Gloomy Muskrat update reveals transmission testing hampered by vibrating condensers

All or portions of the three synchronous condensers at the Soldiers Pond switchyard can be seen in this N.L. Hydro/Nalcor photo. (Nalcor Energy - image credit)
All or portions of the three synchronous condensers at the Soldiers Pond switchyard can be seen in this N.L. Hydro/Nalcor photo. (Nalcor Energy - image credit)

Efforts to commission the high-voltage power line from Muskrat Falls to Newfoundland's Avalon Peninsula have again run into problems, but this time the bug-prone computer software needed to operate it does not appear to be the primary reason.

And it could mean a delay in a critical test planned for later this month.

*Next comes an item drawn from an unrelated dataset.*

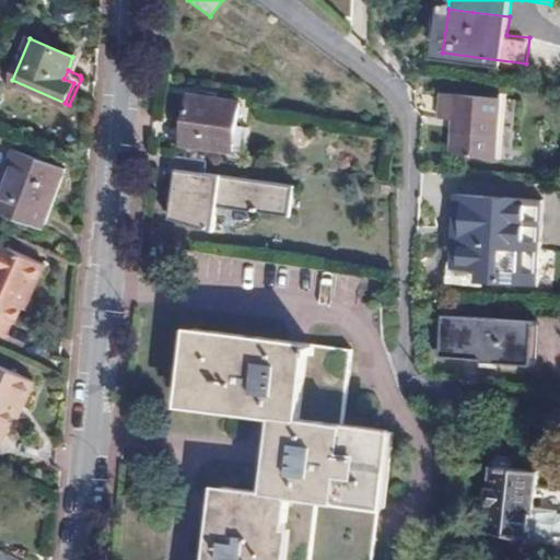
[(243,104),(191,95),(184,140),(235,149),(243,104)]
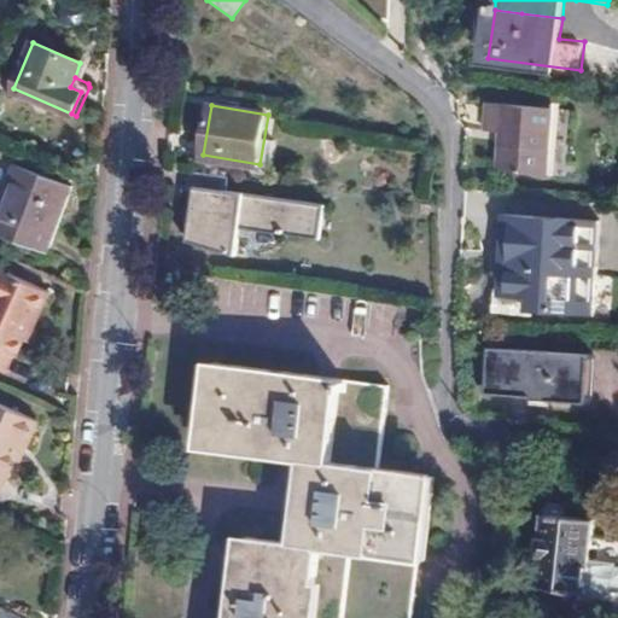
[(553,112),(488,105),(485,132),(501,133),(497,172),(546,176),(553,112)]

In its latest update to the Public Utilities Board, N.L. Hydro revealed another long-standing concern — the reliability and design of three large synchronous condensers at the sprawling switchyard at Soldiers Pond, outside St. Johns — has re-emerged as a potential roadblock to final commissioning of the 1,100-kilometre Labrador-Island Link, known as the LIL.

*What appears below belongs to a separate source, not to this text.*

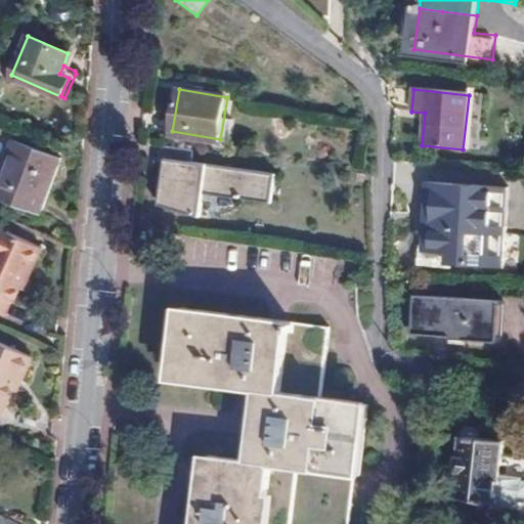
[(59,159),(11,139),(0,167),(0,198),(37,213),(59,159)]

The switchyard is where high-voltage, direct-current power from Labrador — up to 900 megawatts — is converted to alternating current electricity and then integrated into the island's power grid

The synchronous condensers at Soldiers Pond help maintain system stability and keep voltages at specified levels, and at least two of the three condensers must be available when the power line is operating at peak capacity.

Since their installation roughly four years ago, the condensers have been plagued by jamming and vibration problems.

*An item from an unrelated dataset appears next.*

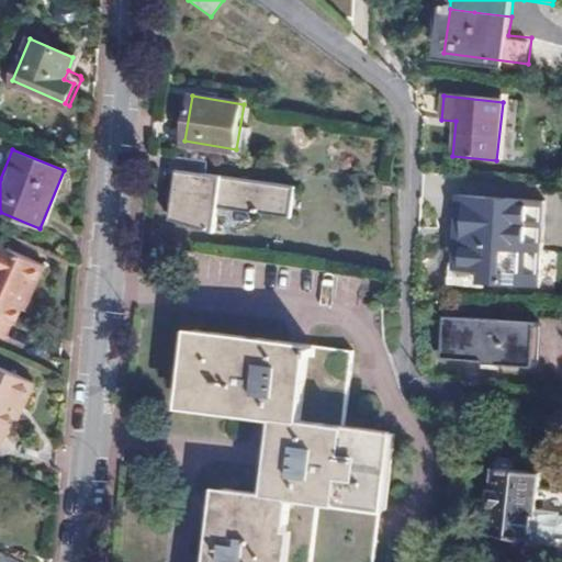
[(204,160),(171,155),(170,168),(176,170),(169,215),(215,232),(220,206),(293,217),(298,188),(202,173),(204,160)]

And the latest? The contractor, GE Power, has been unable to resolve an issue with the bearing on condenser No. 1 and has informed Hydro that a "design review" is needed. It's not clear whether that means a major overhaul or outright replacement of the unit is needed.

Units No. 2 and 3 also experienced "forced outages due to vibration" on two occasions last month, unrelated to the bearing issue with Unit 1. The outages occurred during testing, and the condensers were brought back online within a few hours.

As a consequence, Hydro has restricted the LIL to a maximum of 315 megawatts until it receives documentation from GE confirming that the condenser problems have been resolved.

That could be a problem. The LIL was tested up to 475 megawatts last month, and testing at power levels greater than 675 megawatts is scheduled for the week of Nov. 21.

But in a phone interview Friday afternoon, Hydro CEO Jennifer Williams expressed confidence the high-power test will proceed as planned, and the investigation into the root cause of the condenser trips is "close to being concluded."

"These are assets in service not that long, and you need a period of time for the assets to experience all kinds of system operating conditions, and then you tweak your various protection settings to what it needs to be for the longer term," Williams said of the condensers.

When asked about the design review for condenser No. 1, Williams said it's too early to say how the situation will be resolved.

When asked if the entire multi-million-dollar unit will have to be replaced, Williams said, "We're not getting into that at this point because we have to go through all of the aspects of the engineering and the various options that are available."

The LIL will be considered commissioned, meanwhile, once these high-power tests tests are successfully completed.

Monthly meetings between the CEOs of Hydro and GE Power are ongoing "to ensure this issue is resolved to satisfaction," according to the update.

The LIL is the transmission component of the Lower Churchill Project, which also includes the 824-megawatt hydroelectric generating station at Muskrat Falls in central Labrador. The power station was commissioned last year, although one of the four generating units is currently offline for planned maintenance.

The project is massively over budget, at nearly $13.4 billion, and is years behind schedule.

GE has been struggling for years to perfect the specialized control and protection software needed to safely operate the LIL, and trial operations that commenced Oct. 11 have revealed some encouraging results. There were no LIL-related customer outages in October, for example.

"The period will be considered successful after 30 consecutive days of operation without a trip attributed to the HVdc2 system," says the update to the utility regulator.